March 6, 1863
---In Detroit, Michigan, rather severe race riots are followed by a pamphlet whose unnamed author details with condemning exactness the depredations enacted upon the black population of the city:
A THRILLING NARRATIVE FROM THE LIPS OF THE SUFFERERS OF THE LATE DETROIT RIOT, MARCH 6, 1863, WITH THE HAIR BREADTH ESCAPES OF MEN, WOMEN AND CHILDREN, AND DESTRUCTION OF COLORED MEN'S PROPERTY,
NOT LESS THAN $15,000.
DETROIT, MICH. PUBLISHED BY THE AUTHOR. 1863.
But before giving a thorough account of the riots, he offers this remarkable Preface paying tribute to the steadfastness of the African-Americans who volunteer to fight even in the face of persecution from Northern whites:
The present state of affairs in relation to the colored people is one of great perplexity; and is not only so on account of the South, but also in the North.
There certainly is something mysterious about them. On the one hand they are being mobbed, and everything that is sacred to a people to make a country or home dear are denied them, in many of the large Northern cities. And on the other hand they are marching off to the call of the Government as if they were sharing all the blessings of the most favored citizens!
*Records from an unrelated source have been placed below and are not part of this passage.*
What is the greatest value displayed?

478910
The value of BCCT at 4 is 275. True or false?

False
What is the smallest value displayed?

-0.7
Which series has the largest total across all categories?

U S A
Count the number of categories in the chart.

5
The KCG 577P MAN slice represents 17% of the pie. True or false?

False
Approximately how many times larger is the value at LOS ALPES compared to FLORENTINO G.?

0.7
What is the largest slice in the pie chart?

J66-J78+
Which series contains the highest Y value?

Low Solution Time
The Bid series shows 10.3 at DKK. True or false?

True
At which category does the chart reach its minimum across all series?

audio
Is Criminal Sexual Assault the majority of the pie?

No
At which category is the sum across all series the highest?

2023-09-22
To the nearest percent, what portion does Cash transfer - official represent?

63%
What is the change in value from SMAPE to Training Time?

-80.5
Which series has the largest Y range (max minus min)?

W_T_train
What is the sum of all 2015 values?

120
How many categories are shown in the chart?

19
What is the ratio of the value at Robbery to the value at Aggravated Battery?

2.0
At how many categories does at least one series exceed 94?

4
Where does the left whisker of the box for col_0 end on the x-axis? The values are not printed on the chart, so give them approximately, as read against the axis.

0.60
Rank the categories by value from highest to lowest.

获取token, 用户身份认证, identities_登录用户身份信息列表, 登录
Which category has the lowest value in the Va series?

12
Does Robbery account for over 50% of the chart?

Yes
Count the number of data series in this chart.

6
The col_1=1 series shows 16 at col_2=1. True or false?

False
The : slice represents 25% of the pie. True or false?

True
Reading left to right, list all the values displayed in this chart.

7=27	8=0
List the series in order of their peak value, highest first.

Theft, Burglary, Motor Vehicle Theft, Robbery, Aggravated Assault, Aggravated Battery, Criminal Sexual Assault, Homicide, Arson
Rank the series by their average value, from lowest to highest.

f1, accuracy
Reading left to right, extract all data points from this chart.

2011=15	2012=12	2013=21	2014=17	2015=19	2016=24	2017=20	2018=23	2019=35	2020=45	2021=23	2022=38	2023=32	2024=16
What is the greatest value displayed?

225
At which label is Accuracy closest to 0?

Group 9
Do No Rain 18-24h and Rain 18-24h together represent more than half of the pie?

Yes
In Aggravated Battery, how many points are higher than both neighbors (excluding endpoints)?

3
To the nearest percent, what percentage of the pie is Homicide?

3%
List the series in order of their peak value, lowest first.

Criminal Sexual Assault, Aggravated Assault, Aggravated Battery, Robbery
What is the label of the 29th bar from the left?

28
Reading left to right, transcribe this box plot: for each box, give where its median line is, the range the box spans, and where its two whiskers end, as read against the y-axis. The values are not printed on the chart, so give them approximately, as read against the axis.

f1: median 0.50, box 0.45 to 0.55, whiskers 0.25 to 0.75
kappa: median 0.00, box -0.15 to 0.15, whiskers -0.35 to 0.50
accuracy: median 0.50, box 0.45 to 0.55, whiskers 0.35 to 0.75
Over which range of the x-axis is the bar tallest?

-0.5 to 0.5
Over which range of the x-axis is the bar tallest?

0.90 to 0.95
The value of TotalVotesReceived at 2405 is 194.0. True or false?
And it is equally mysterious to see the bitter opposition that a class of men, professing loyalty to the Government of the United States, should have against the colored soldier going out and facing the canon's mouth in defence of a Government that appears to be unable to give them any protection from the rage of the rebels in the South, or their enemies in the North.
But one thing the colored man knows, that the class of men of the same politics as those South are doing the mobbing North; so they are not only ready to suffer, but to die in the cause that promises over three millions of their race liberty.
Whatever, therefore, our treatment may be, so far as the rage of the enemies of freedom may be! Whatever, through cowardice, a ruthless mob of such men may inflict upon our people, they will not be deterred from the duty they owe to their God, themselves and posterity, to do all they possibly can to undo the heavy burdens and let the oppressed go free! . . .
---Captain John Maffit, CSN, commanding the CSS Florida, reports having seized the merchant steamer Star of Peace, which the Southerner’s condemn and burn at sea.